## TASK GOAL
Update the text of these entries by replacing "Forensic Interviewing" with "Child Interviewing" wherever it appears and changing nothing else. Leave the pictures out of your answer.

(EXTRACTED RECORDS Opens)

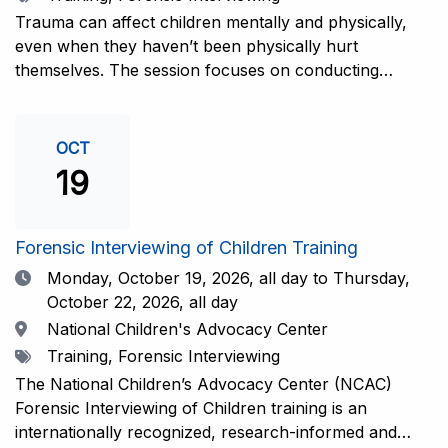
interviewers. More information and registration.
Trauma can affect children mentally and physically,
even when they haven’t been physically hurt
themselves. The session focuses on conducting
interviews that consider the child’s emotional state and
working closely with investigators for a thorough and
compassionate approach. This training is
OCT
recommended for forensic interviewers at any level
19
who wish to increase their ability to obtain the most
complete and accurate information from a child
witness. More information and registration.
Forensic Interviewing of Children Training
Date
Monday, October 19, 2026,
all day to Thursday,
October 22, 2026, all day
Location
National Children's Advocacy Center
Tags
Training, Forensic Interviewing
The National Children’s Advocacy Center (NCAC)
Forensic Interviewing of Children training is an
internationally recognized, research-informed and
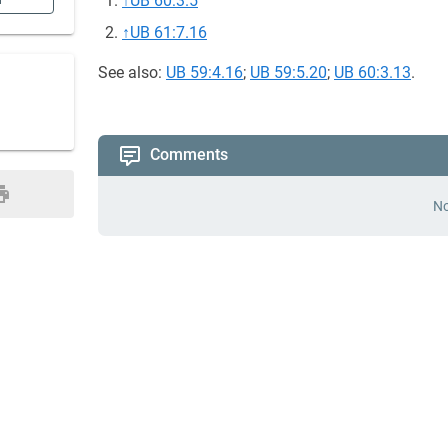
↑
UB 60:3.5
n
↑
UB 61:7.16
See also:
UB 59:4.16
;
UB 59:5.20
;
UB 60:3.13
.
Comments
No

(EXTRACTED RECORDS Closes)

## REPLY
interviewers. More information and registration.
Trauma can affect children mentally and physically,
even when they haven’t been physically hurt
themselves. The session focuses on conducting
interviews that consider the child’s emotional state and
working closely with investigators for a thorough and
compassionate approach. This training is
OCT
recommended for forensic interviewers at any level
19
who wish to increase their ability to obtain the most
complete and accurate information from a child
witness. More information and registration.
Child Interviewing of Children Training
Date
Monday, October 19, 2026,
all day to Thursday,
October 22, 2026, all day
Location
National Children's Advocacy Center
Tags
Training, Child Interviewing
The National Children’s Advocacy Center (NCAC)
Child Interviewing of Children training is an
internationally recognized, research-informed and
↑
UB 60:3.5
n
↑
UB 61:7.16
See also:
UB 59:4.16
;
UB 59:5.20
;
UB 60:3.13
.
Comments
No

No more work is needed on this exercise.